Monday, September 30, 2013

Catch and Release; The Misconception

We were expecting some rain here this past weekend so I tied up a "game changer" with a purple body and a chartreuse tail section. I figured this color combo would work really good in the stained/muddy water I was expecting to be fishing in Sunday morning. We really needed the rain, surprisingly the weatherman was wrong on the amount of rain he expected we would be getting. the little bit of rain we did get got soaked up by the drought infected ground. There was no run off and no off colored water. The fly still caught some fish, but I think it was to bright for most fish in the clear water. The white "game changer" was the fly of choice.

I think instead of gold eyes on this fly, a darker eye 
will make the fly a little sharper looking. 

First cast with the new color combo landed 
this cookie cutter largemouth.  

So one of the misconceptions with catch and release fishing is that it is good management practices and will result in more fish and bigger fish. This couldn't be further from the truth. In small ponds or lakes were you have a prolific predator like the largemouth bass, it only takes a few years for them to become over populated. Do you have a favorite fishing pond where you can go and catch handfulls of cookie cutter bass up to 2lbs but nothing bigger.
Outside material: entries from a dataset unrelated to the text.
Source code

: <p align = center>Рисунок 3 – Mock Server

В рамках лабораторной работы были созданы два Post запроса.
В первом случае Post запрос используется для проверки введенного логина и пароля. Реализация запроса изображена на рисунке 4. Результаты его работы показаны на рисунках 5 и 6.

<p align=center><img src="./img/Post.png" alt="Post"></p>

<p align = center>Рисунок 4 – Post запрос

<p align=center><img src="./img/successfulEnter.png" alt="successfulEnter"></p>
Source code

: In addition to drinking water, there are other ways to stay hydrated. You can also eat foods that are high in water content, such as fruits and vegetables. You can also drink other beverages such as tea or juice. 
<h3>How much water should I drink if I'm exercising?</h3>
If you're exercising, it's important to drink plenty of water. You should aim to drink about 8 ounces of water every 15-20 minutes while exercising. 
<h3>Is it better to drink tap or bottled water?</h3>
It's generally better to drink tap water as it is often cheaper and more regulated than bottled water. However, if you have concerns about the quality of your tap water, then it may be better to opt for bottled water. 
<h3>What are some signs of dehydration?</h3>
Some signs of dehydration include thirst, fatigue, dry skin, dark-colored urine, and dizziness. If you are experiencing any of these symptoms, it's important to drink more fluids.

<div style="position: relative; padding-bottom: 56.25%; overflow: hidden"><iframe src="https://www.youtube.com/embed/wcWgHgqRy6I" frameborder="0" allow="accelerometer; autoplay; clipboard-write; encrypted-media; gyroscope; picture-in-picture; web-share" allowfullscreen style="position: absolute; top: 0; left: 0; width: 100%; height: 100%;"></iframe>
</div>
Most likely this pond is over populated and the bass have knocked down the baitfish population. The bass have become stunted because they can't get enough to eat to gain weight and grow. On average it takes 10lbs of consumed baitfish for a bass to gain 1 pound in weight. All it takes is a bad winter or bad drought to knock out a lot of your baitfish and then with a strong bass population it is almost impossible for the baitfish to completely recover in small waters. I had some buddies out over the weekend and the 3 of us caught probably close to 75 bass in just a few hours of fishing, 55 of those were culled from the pond and filleted. This is a private pond and in Texas this practice is perfectly legal and must be done if you want to produce trophy caliber bucketmouths. Between now and next spring I'll be trying to take another 75-100 bass out of this particular pond to properly manage this water for big bass. Catch and release practice is all about catching and releasing the correct fish and there is nothing wrong with putting some fish in the skillet. There is a misconception that bass aren't that good to eat, but if you like bluegill you'll love bass.  


  1. Nice looking fly Casey. Hey , what material are you using for the body on that fly , CCT Body Fur? I've tied up a couple white ones using palmer chenille and another one with Puglisi fibers. They caught some fish for sure but I'm looking for a better body material.

  2. Yes CCT body fur. So far i have been very happy with it. The only thing i don't like is the material will soak up mud and scum from the bottom when you strip the fly in. (assuming you are fishing deep enough to drag bottom. Another tip is to apply some super glue to the shank/articulated spine before wrapping the cct body fur. This five the fly added durability and keeps everything held together.